▸ **EXERCISE BRIEF**
Update the listing below by replacing every instance of "Sullivan" with "Sullivan County" and leaving all other text unchanged. Omit the pictures from your answer.

(Collected data entries)
--*--
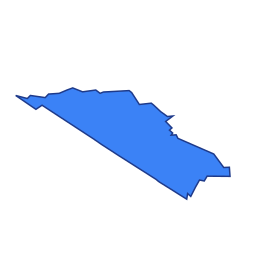 Sullivan, Tennessee, United States of America (Robinson projection), rotated 213°
{"feature_id": "52423323B3729306019568", "entity_name": "Sullivan", "entity_type": "district", "adm_level": 2, "iso_a3": "USA", "parent_name": "United States of America", "parent_adm1": "Tennessee", "projection": "robinson", "projection_center": [-82.288, 36.504], "detail": "fine", "context": "isolated", "style": "filled", "palette": "blue", "viewbox_px": 256, "rotation_deg": 213, "n_neighbors": 0, "source": "geoboundaries", "source_scale": "gbopen_adm2", "svg_char_len": 900}
<svg xmlns="http://www.w3.org/2000/svg" viewBox="0 0 256 256"><g transform="rotate(213 128 128)"><path d="M133.5,99.8L120.5,99.8L119.7,99.8L76.4,100.2L73.3,99.8L71.1,99.8L54.0,100.1L52.6,100.1L52.3,100.1L40.0,100.3L42.3,105.5L38.1,104.8L39.2,115.3L39.7,123.3L35.2,125.1L35.4,130.7L16.1,143.0L21.6,150.3L26.2,147.0L41.9,152.9L80.5,146.5L83.9,148.5L87.9,145.5L87.8,148.1L92.1,148.8L91.2,152.0L100.0,154.0L96.9,162.5L101.2,159.1L109.4,159.5L119.0,161.2L122.0,161.5L131.3,153.9L144.2,159.7L147.4,160.0L168.2,144.8L170.3,141.9L175.7,142.3L185.8,133.6L196.2,131.5L199.8,126.7L204.6,119.6L213.1,113.2L214.0,108.4L227.6,102.1L228.5,97.9L239.9,94.1L215.4,93.5L212.5,100.3L190.7,100.2L158.4,100.1L157.7,100.1L157.1,100.1L151.2,100.1L150.3,100.1L149.4,100.0L147.5,100.0L141.8,99.8L141.7,99.8L139.0,99.8L138.5,99.8L138.0,99.8L137.7,99.8L133.5,99.8Z" fill="#3b82f6" stroke="#1e3a8a" stroke-width="1.5"/></g></svg>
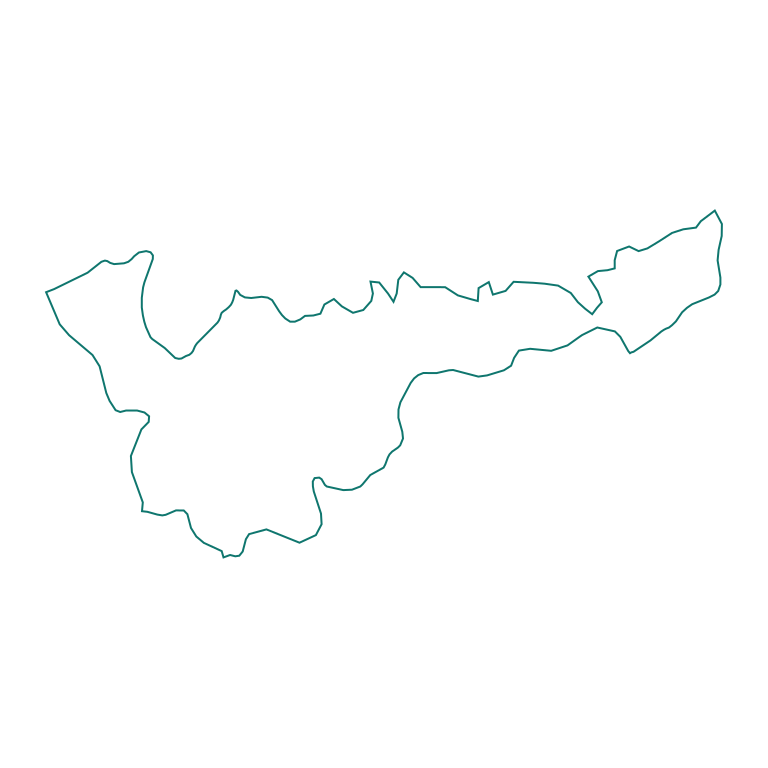 map outline of Mohale's Hoek (Albers equal-area conic projection)
{"feature_id": "LSO-1204", "entity_name": "Mohale's Hoek", "entity_type": "District", "adm_level": 1, "iso_a3": "LSO", "parent_name": "Lesotho", "parent_adm1": "", "projection": "albers", "projection_center": [27.808, -30.085], "detail": "fine", "context": "isolated", "style": "outline", "palette": "teal", "viewbox_px": 768, "rotation_deg": 0, "n_neighbors": 0, "source": "natural_earth", "source_scale": "10m", "svg_char_len": 2880}
<svg xmlns="http://www.w3.org/2000/svg" viewBox="0 0 768 768"><path d="M120.2,412.0L115.6,410.2L109.6,400.9L106.3,393.0L99.6,366.3L92.5,355.0L69.1,335.2L59.7,324.3L46.1,292.2L54.1,289.1L87.6,272.7L101.4,261.8L104.9,260.6L107.3,261.1L110.2,262.9L114.1,264.1L124.0,263.3L128.3,261.8L131.6,259.1L134.2,256.2L138.9,252.5L146.2,251.1L150.6,252.3L152.9,255.4L152.8,259.0L144.4,282.4L143.1,287.4L141.8,297.8L141.8,307.5L142.9,315.4L144.3,321.7L146.0,327.2L149.9,335.9L150.5,337.2L152.2,339.0L164.7,348.0L175.2,358.0L178.8,358.8L181.5,358.5L186.0,356.0L189.3,354.8L191.5,353.0L193.0,351.0L194.9,346.5L196.0,344.7L197.2,343.1L217.5,322.6L218.9,320.5L220.2,317.5L220.9,314.6L221.7,312.8L223.7,311.1L226.2,309.4L228.8,307.1L230.9,304.8L232.2,302.4L233.2,299.8L235.5,290.8L236.5,290.5L238.0,291.8L240.2,294.9L244.9,297.4L251.2,298.0L261.6,296.8L267.7,297.6L272.1,300.1L279.1,311.2L282.0,315.1L285.3,318.5L290.2,321.7L294.8,321.7L300.3,319.4L305.0,315.9L313.3,315.5L320.4,313.7L324.4,304.5L333.9,299.0L341.9,306.4L353.0,312.8L363.3,310.0L371.3,300.9L372.9,293.5L370.5,281.6L379.2,282.5L388.0,293.5L393.5,301.8L396.7,293.5L398.3,279.8L403.9,272.4L412.6,277.9L420.6,287.1L433.3,287.1L445.2,287.2L457.9,295.4L470.6,299.1L477.8,301.0L478.6,288.1L488.8,282.1L492.9,294.6L505.6,290.9L513.6,281.8L533.5,282.8L544.6,283.7L558.1,285.6L570.8,293.0L577.9,302.2L585.1,308.7L592.2,314.2L597.0,307.8L601.8,302.3L597.8,291.3L588.4,276.6L597.9,271.1L607.5,270.2L614.7,268.4L614.7,260.2L617.1,251.0L629.1,246.5L638.6,251.1L647.4,248.4L659.4,241.1L672.1,232.9L683.3,229.3L696.0,227.6L700.8,221.2L714.8,210.6L721.9,224.0L721.7,236.0L718.6,249.9L717.6,260.4L720.4,277.6L720.4,284.5L718.2,291.0L714.6,294.6L708.9,297.5L692.2,304.2L687.0,307.8L682.1,312.3L675.9,321.4L672.0,325.2L668.9,327.6L666.2,328.6L663.9,329.8L661.3,331.5L650.5,340.4L633.5,351.8L631.3,352.4L630.0,353.2L628.2,351.0L620.3,336.8L614.9,331.4L597.3,327.5L582.2,335.0L579.7,336.7L567.5,345.4L551.2,350.8L530.1,348.8L518.9,350.6L514.1,357.9L511.1,365.7L503.9,370.3L487.1,375.4L478.4,376.6L453.1,370.0L448.9,370.3L436.5,373.1L423.3,373.0L418.2,375.1L414.1,378.4L410.7,382.9L400.4,402.3L398.5,409.5L398.4,417.8L402.3,431.8L403.0,438.5L400.2,445.3L397.9,447.6L392.1,451.6L389.5,454.4L387.9,457.4L385.3,464.4L383.6,467.6L370.3,475.0L362.5,484.4L360.3,486.5L352.0,489.7L343.3,490.1L326.8,486.5L324.9,484.9L321.6,479.2L319.2,477.6L314.6,478.1L312.8,481.5L312.9,486.3L313.8,491.5L321.0,513.6L321.6,524.2L315.9,535.1L299.5,542.7L266.4,529.4L249.1,534.1L245.9,539.2L242.7,551.5L239.3,555.7L235.3,556.3L230.1,555.0L223.5,557.4L221.7,551.1L203.9,542.9L196.3,536.5L191.0,528.0L187.4,514.2L183.8,510.5L176.0,510.4L165.7,514.8L162.3,515.4L157.4,514.6L147.7,511.9L147.3,511.8L142.0,511.2L142.8,502.4L131.9,472.1L130.9,456.0L141.4,429.4L148.7,421.9L149.1,416.3L144.5,412.5L137.0,410.5L126.2,410.5L120.2,412.0Z" fill="none" stroke="#0f766e" stroke-width="2"/></svg>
--*--
▸ **SOLUTION FOR THIS PROBLEM**
 Sullivan County, Tennessee, United States of America (Robinson projection), rotated 213°
{"feature_id": "52423323B3729306019568", "entity_name": "Sullivan County", "entity_type": "district", "adm_level": 2, "iso_a3": "USA", "parent_name": "United States of America", "parent_adm1": "Tennessee", "projection": "robinson", "projection_center": [-82.288, 36.504], "detail": "fine", "context": "isolated", "style": "filled", "palette": "blue", "viewbox_px": 256, "rotation_deg": 213, "n_neighbors": 0, "source": "geoboundaries", "source_scale": "gbopen_adm2", "svg_char_len": 900}
<svg xmlns="http://www.w3.org/2000/svg" viewBox="0 0 256 256"><g transform="rotate(213 128 128)"><path d="M133.5,99.8L120.5,99.8L119.7,99.8L76.4,100.2L73.3,99.8L71.1,99.8L54.0,100.1L52.6,100.1L52.3,100.1L40.0,100.3L42.3,105.5L38.1,104.8L39.2,115.3L39.7,123.3L35.2,125.1L35.4,130.7L16.1,143.0L21.6,150.3L26.2,147.0L41.9,152.9L80.5,146.5L83.9,148.5L87.9,145.5L87.8,148.1L92.1,148.8L91.2,152.0L100.0,154.0L96.9,162.5L101.2,159.1L109.4,159.5L119.0,161.2L122.0,161.5L131.3,153.9L144.2,159.7L147.4,160.0L168.2,144.8L170.3,141.9L175.7,142.3L185.8,133.6L196.2,131.5L199.8,126.7L204.6,119.6L213.1,113.2L214.0,108.4L227.6,102.1L228.5,97.9L239.9,94.1L215.4,93.5L212.5,100.3L190.7,100.2L158.4,100.1L157.7,100.1L157.1,100.1L151.2,100.1L150.3,100.1L149.4,100.0L147.5,100.0L141.8,99.8L141.7,99.8L139.0,99.8L138.5,99.8L138.0,99.8L137.7,99.8L133.5,99.8Z" fill="#3b82f6" stroke="#1e3a8a" stroke-width="1.5"/></g></svg>
 map outline of Mohale's Hoek (Albers equal-area conic projection)
{"feature_id": "LSO-1204", "entity_name": "Mohale's Hoek", "entity_type": "District", "adm_level": 1, "iso_a3": "LSO", "parent_name": "Lesotho", "parent_adm1": "", "projection": "albers", "projection_center": [27.808, -30.085], "detail": "fine", "context": "isolated", "style": "outline", "palette": "teal", "viewbox_px": 768, "rotation_deg": 0, "n_neighbors": 0, "source": "natural_earth", "source_scale": "10m", "svg_char_len": 2880}
<svg xmlns="http://www.w3.org/2000/svg" viewBox="0 0 768 768"><path d="M120.2,412.0L115.6,410.2L109.6,400.9L106.3,393.0L99.6,366.3L92.5,355.0L69.1,335.2L59.7,324.3L46.1,292.2L54.1,289.1L87.6,272.7L101.4,261.8L104.9,260.6L107.3,261.1L110.2,262.9L114.1,264.1L124.0,263.3L128.3,261.8L131.6,259.1L134.2,256.2L138.9,252.5L146.2,251.1L150.6,252.3L152.9,255.4L152.8,259.0L144.4,282.4L143.1,287.4L141.8,297.8L141.8,307.5L142.9,315.4L144.3,321.7L146.0,327.2L149.9,335.9L150.5,337.2L152.2,339.0L164.7,348.0L175.2,358.0L178.8,358.8L181.5,358.5L186.0,356.0L189.3,354.8L191.5,353.0L193.0,351.0L194.9,346.5L196.0,344.7L197.2,343.1L217.5,322.6L218.9,320.5L220.2,317.5L220.9,314.6L221.7,312.8L223.7,311.1L226.2,309.4L228.8,307.1L230.9,304.8L232.2,302.4L233.2,299.8L235.5,290.8L236.5,290.5L238.0,291.8L240.2,294.9L244.9,297.4L251.2,298.0L261.6,296.8L267.7,297.6L272.1,300.1L279.1,311.2L282.0,315.1L285.3,318.5L290.2,321.7L294.8,321.7L300.3,319.4L305.0,315.9L313.3,315.5L320.4,313.7L324.4,304.5L333.9,299.0L341.9,306.4L353.0,312.8L363.3,310.0L371.3,300.9L372.9,293.5L370.5,281.6L379.2,282.5L388.0,293.5L393.5,301.8L396.7,293.5L398.3,279.8L403.9,272.4L412.6,277.9L420.6,287.1L433.3,287.1L445.2,287.2L457.9,295.4L470.6,299.1L477.8,301.0L478.6,288.1L488.8,282.1L492.9,294.6L505.6,290.9L513.6,281.8L533.5,282.8L544.6,283.7L558.1,285.6L570.8,293.0L577.9,302.2L585.1,308.7L592.2,314.2L597.0,307.8L601.8,302.3L597.8,291.3L588.4,276.6L597.9,271.1L607.5,270.2L614.7,268.4L614.7,260.2L617.1,251.0L629.1,246.5L638.6,251.1L647.4,248.4L659.4,241.1L672.1,232.9L683.3,229.3L696.0,227.6L700.8,221.2L714.8,210.6L721.9,224.0L721.7,236.0L718.6,249.9L717.6,260.4L720.4,277.6L720.4,284.5L718.2,291.0L714.6,294.6L708.9,297.5L692.2,304.2L687.0,307.8L682.1,312.3L675.9,321.4L672.0,325.2L668.9,327.6L666.2,328.6L663.9,329.8L661.3,331.5L650.5,340.4L633.5,351.8L631.3,352.4L630.0,353.2L628.2,351.0L620.3,336.8L614.9,331.4L597.3,327.5L582.2,335.0L579.7,336.7L567.5,345.4L551.2,350.8L530.1,348.8L518.9,350.6L514.1,357.9L511.1,365.7L503.9,370.3L487.1,375.4L478.4,376.6L453.1,370.0L448.9,370.3L436.5,373.1L423.3,373.0L418.2,375.1L414.1,378.4L410.7,382.9L400.4,402.3L398.5,409.5L398.4,417.8L402.3,431.8L403.0,438.5L400.2,445.3L397.9,447.6L392.1,451.6L389.5,454.4L387.9,457.4L385.3,464.4L383.6,467.6L370.3,475.0L362.5,484.4L360.3,486.5L352.0,489.7L343.3,490.1L326.8,486.5L324.9,484.9L321.6,479.2L319.2,477.6L314.6,478.1L312.8,481.5L312.9,486.3L313.8,491.5L321.0,513.6L321.6,524.2L315.9,535.1L299.5,542.7L266.4,529.4L249.1,534.1L245.9,539.2L242.7,551.5L239.3,555.7L235.3,556.3L230.1,555.0L223.5,557.4L221.7,551.1L203.9,542.9L196.3,536.5L191.0,528.0L187.4,514.2L183.8,510.5L176.0,510.4L165.7,514.8L162.3,515.4L157.4,514.6L147.7,511.9L147.3,511.8L142.0,511.2L142.8,502.4L131.9,472.1L130.9,456.0L141.4,429.4L148.7,421.9L149.1,416.3L144.5,412.5L137.0,410.5L126.2,410.5L120.2,412.0Z" fill="none" stroke="#0f766e" stroke-width="2"/></svg>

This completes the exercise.